### DIRECTIONS FOR THIS TASK
Below are the entries; give again exactly the lines from the one mentioning "## **数据存储过程：**" through the one mentioning "Kibana:可视化数据管理工具", inclusive.
□ □ □ □
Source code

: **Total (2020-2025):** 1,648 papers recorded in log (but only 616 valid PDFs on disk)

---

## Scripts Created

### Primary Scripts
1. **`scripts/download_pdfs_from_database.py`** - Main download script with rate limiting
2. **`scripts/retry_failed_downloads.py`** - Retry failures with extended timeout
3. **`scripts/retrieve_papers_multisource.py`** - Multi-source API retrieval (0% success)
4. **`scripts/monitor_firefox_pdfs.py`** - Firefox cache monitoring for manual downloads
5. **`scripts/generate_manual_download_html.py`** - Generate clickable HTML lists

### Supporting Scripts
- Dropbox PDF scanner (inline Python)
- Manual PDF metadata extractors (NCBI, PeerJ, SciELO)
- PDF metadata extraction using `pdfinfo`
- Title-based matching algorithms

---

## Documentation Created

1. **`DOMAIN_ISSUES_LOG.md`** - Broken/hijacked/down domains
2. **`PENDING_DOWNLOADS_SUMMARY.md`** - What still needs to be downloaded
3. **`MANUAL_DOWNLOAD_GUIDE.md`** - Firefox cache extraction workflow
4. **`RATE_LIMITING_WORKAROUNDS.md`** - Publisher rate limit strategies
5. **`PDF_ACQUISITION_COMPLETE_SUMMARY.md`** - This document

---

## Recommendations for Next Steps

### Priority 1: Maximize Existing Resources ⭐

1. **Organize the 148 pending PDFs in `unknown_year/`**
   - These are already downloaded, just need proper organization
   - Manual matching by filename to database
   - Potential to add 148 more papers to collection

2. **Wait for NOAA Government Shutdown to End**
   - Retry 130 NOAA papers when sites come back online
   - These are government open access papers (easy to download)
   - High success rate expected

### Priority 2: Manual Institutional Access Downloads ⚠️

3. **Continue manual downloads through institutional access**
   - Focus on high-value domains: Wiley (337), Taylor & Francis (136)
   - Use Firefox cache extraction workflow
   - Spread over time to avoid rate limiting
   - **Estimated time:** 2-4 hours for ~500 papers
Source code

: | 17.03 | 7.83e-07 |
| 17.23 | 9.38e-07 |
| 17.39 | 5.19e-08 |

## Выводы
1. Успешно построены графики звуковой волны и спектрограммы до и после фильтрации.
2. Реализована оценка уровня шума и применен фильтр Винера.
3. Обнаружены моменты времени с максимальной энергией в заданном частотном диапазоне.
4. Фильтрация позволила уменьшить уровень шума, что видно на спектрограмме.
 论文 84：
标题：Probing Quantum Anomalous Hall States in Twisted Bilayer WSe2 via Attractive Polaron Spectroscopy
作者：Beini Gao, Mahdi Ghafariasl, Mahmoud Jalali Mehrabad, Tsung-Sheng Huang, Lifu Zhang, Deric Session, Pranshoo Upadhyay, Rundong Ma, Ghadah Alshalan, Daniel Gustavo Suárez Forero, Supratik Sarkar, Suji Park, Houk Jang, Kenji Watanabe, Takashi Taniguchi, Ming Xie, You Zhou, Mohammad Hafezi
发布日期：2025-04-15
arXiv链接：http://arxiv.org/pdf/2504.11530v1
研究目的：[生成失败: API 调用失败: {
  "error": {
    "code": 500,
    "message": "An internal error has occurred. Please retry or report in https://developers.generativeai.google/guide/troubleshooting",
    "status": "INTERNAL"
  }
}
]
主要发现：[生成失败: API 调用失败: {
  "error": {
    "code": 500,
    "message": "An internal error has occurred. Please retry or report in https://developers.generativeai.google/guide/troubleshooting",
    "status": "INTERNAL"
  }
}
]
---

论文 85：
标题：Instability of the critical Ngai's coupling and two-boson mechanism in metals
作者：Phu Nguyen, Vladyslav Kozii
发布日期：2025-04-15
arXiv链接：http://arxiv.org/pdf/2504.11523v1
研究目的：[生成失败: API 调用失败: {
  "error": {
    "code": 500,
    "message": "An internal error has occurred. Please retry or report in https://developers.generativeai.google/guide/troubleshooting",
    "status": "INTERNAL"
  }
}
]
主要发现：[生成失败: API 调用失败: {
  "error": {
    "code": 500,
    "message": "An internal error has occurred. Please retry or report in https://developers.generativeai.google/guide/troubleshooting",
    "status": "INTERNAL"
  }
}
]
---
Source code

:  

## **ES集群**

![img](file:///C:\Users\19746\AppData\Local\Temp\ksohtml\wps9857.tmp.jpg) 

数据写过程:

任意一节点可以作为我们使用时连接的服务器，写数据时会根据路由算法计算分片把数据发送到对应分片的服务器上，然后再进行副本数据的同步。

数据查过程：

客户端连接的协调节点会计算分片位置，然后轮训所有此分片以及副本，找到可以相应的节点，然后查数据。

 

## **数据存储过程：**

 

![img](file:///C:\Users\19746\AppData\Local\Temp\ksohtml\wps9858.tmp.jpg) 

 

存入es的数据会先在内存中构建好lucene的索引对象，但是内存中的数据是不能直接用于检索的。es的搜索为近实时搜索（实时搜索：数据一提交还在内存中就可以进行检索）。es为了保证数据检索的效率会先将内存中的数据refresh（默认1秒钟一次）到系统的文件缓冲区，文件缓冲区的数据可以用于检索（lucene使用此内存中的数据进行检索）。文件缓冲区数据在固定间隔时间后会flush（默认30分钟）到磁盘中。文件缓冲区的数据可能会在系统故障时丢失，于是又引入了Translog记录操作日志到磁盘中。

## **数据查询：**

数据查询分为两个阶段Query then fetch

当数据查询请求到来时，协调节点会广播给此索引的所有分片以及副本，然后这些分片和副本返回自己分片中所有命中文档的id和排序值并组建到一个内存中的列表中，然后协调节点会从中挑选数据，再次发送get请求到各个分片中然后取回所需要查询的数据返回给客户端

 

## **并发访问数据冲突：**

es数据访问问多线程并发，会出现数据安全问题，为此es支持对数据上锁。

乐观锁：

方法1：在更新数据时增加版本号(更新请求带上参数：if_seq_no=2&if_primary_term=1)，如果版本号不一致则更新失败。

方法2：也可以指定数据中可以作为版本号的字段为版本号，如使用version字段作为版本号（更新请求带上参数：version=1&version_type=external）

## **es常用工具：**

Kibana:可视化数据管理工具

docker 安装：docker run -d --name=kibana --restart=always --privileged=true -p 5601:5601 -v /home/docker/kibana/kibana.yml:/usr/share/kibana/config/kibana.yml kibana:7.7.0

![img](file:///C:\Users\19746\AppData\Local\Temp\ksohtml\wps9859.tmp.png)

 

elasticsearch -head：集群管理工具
□ □ □ □
### ANSWER BELOW
## **数据存储过程：**

 

![img](file:///C:\Users\19746\AppData\Local\Temp\ksohtml\wps9858.tmp.jpg) 

 

存入es的数据会先在内存中构建好lucene的索引对象，但是内存中的数据是不能直接用于检索的。es的搜索为近实时搜索（实时搜索：数据一提交还在内存中就可以进行检索）。es为了保证数据检索的效率会先将内存中的数据refresh（默认1秒钟一次）到系统的文件缓冲区，文件缓冲区的数据可以用于检索（lucene使用此内存中的数据进行检索）。文件缓冲区数据在固定间隔时间后会flush（默认30分钟）到磁盘中。文件缓冲区的数据可能会在系统故障时丢失，于是又引入了Translog记录操作日志到磁盘中。

## **数据查询：**

数据查询分为两个阶段Query then fetch

当数据查询请求到来时，协调节点会广播给此索引的所有分片以及副本，然后这些分片和副本返回自己分片中所有命中文档的id和排序值并组建到一个内存中的列表中，然后协调节点会从中挑选数据，再次发送get请求到各个分片中然后取回所需要查询的数据返回给客户端

 

## **并发访问数据冲突：**

es数据访问问多线程并发，会出现数据安全问题，为此es支持对数据上锁。

乐观锁：

方法1：在更新数据时增加版本号(更新请求带上参数：if_seq_no=2&if_primary_term=1)，如果版本号不一致则更新失败。

方法2：也可以指定数据中可以作为版本号的字段为版本号，如使用version字段作为版本号（更新请求带上参数：version=1&version_type=external）

## **es常用工具：**

Kibana:可视化数据管理工具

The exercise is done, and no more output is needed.